В сборник вошли произведения Станислава Лема (1921—2006) цикла «Из воспоминаний Ийона Тихого», в том числе роман «Осмотр на месте». Ийон Тихий – «знаменитый звездопроходец, капитан дальнего галактического плавания, охотник за метеоритами и кометами, неутомимый исследователь и первооткрыватель восьмидесяти тысяч трех миров».
«В этом томе содержатся довольно сильно отличающиеся друг от друга произведения, которые писались на протяжении десятков лет. Некоторые из них уже публиковались в СССР по-русски; я дал согласие на новые переводы, полагая, что чего-либо такого, как «стопроцентно совершенный перевод», на свете не существует…
Особое место занимает в этом томе «Осмотр на месте». Хотя читателям этот роман может показаться своего рода политической аллюзией, которая сводится к противопоставлению «крайне попустительской демократии» «крайне тоталитарному обществу», я хочу подчеркнуть, что при написании «Осмотра» мною руководило отнюдь не намерение сочинять на эзоповом языке политические памфлеты или романы-аллюзии.
Тогда каково же было мое намерение? Я пробовал смоделировать – в материале, которым я располагаю в качестве писателя, – крайние противоположности двух видов общественного устройства: первый основан на принципе, согласно которому каждый гражданин «имеет все», то есть любое его желание может быть бесплатно удовлетворено, ПОСТОЛЬКУ ПОСКОЛЬКУ ОНО НЕ НАНОСИТ ВРЕДА НИКОМУ, В ТОМ ЧИСЛЕ ЕМУ САМОМУ; а второй – на принципе, что не благо граждан, но только идеология, сколь бы диковинной она ни была, может быть основой существования государства и диктовать его устройство.

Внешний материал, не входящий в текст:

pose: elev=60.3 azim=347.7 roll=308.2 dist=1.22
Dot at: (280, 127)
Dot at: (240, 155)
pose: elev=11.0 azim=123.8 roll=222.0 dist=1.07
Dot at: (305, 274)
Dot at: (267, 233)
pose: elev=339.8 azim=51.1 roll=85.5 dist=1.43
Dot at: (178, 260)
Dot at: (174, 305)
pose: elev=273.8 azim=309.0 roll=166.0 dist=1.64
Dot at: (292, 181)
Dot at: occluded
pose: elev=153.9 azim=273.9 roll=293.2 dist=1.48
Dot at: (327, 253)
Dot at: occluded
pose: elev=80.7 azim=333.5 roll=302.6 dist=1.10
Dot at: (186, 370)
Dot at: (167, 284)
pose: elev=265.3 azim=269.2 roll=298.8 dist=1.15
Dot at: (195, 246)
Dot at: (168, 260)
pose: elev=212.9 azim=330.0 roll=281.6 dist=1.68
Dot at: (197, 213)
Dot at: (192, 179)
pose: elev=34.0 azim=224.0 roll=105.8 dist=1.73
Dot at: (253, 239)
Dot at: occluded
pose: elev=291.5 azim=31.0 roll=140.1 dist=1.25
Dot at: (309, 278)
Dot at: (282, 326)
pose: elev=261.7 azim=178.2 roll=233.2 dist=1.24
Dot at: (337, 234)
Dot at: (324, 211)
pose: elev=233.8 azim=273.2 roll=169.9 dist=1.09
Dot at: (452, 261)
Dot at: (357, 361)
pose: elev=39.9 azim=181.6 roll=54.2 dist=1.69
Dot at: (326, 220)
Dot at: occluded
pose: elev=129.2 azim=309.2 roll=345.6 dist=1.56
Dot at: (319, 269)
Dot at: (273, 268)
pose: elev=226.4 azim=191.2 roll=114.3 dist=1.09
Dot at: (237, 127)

По моему убеждению, ни «полная вседозволенность», ни «тоталитарная идеологизация», будучи экстремальными состояниями, не БЛАГОПРИЯТНЫ для людей. Каждое из изображенных в романе общественных устройств имеет свои изъяны, а вся разница между ними в том, что там, где господствует «избыточное удовлетворение капризов», несчастье выглядит ИНАЧЕ, нежели там, где «нельзя чти ничего». Ибо – таково мое мнение – человек непригоден ни к тому, чтобы жить в построенном им самим аду (ведь он же не дьявол), ни к тому, чтобы жить в раю (потому что он не ангел и не может им стать).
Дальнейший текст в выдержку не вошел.